Collected data
:::::
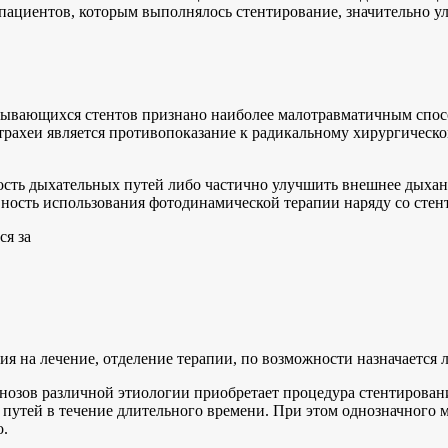
 пациентов, которым выполнялось стентирование, значительно 
рывающихся стентов признано наиболее малотравматичным спос
рахеи является противопоказание к радикальному хирургическо
ость дыхательных путей либо частично улучшить внешнее дыхан
ность использования фотодинамической терапии наряду со стент
ся за
ия на лечение, отделение терапии, по возможности назначается 
енозов различной этиологии приобретает процедура стентиров
путей в течение длительного времени. При этом однозначного мн
о.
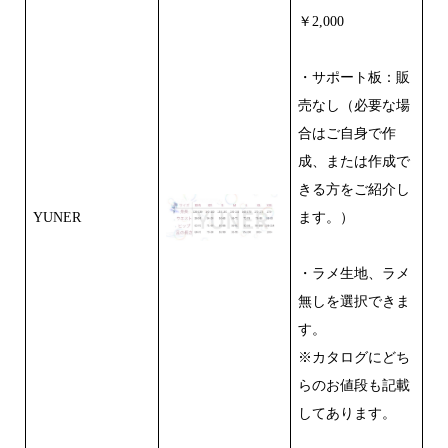
￥2,000
・サポート板：販
売なし（必要な場
合はご自身で作
成、または作成で
きる方をご紹介し
YUNER
ます。）
・ラメ生地、ラメ
無しを選択できま
す。
※カタログにどち
らのお値段も記載
してあります。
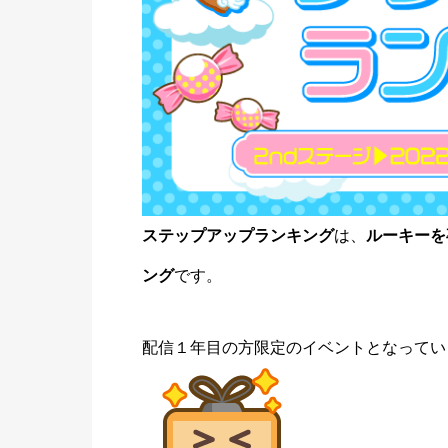
ステップアップランキング
は、
ルーキーを
ング
です。
配信１年目の方限定のイベントとなってい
:::::
▶ [Task details]: For each record above, write out every line exactly and skip the pictures.

▶ [Output below]:
 пациентов, которым выполнялось стентирование, значительно 
рывающихся стентов признано наиболее малотравматичным спос
рахеи является противопоказание к радикальному хирургическо
ость дыхательных путей либо частично улучшить внешнее дыхан
ность использования фотодинамической терапии наряду со стент
ся за
ия на лечение, отделение терапии, по возможности назначается 
енозов различной этиологии приобретает процедура стентиров
путей в течение длительного времени. При этом однозначного мн
о.
￥2,000
・サポート板：販
売なし（必要な場
合はご自身で作
成、または作成で
きる方をご紹介し
YUNER
ます。）
・ラメ生地、ラメ
無しを選択できま
す。
※カタログにどち
らのお値段も記載
してあります。
ステップアップランキング
は、
ルーキーを
ング
です。
配信１年目の方限定のイベントとなってい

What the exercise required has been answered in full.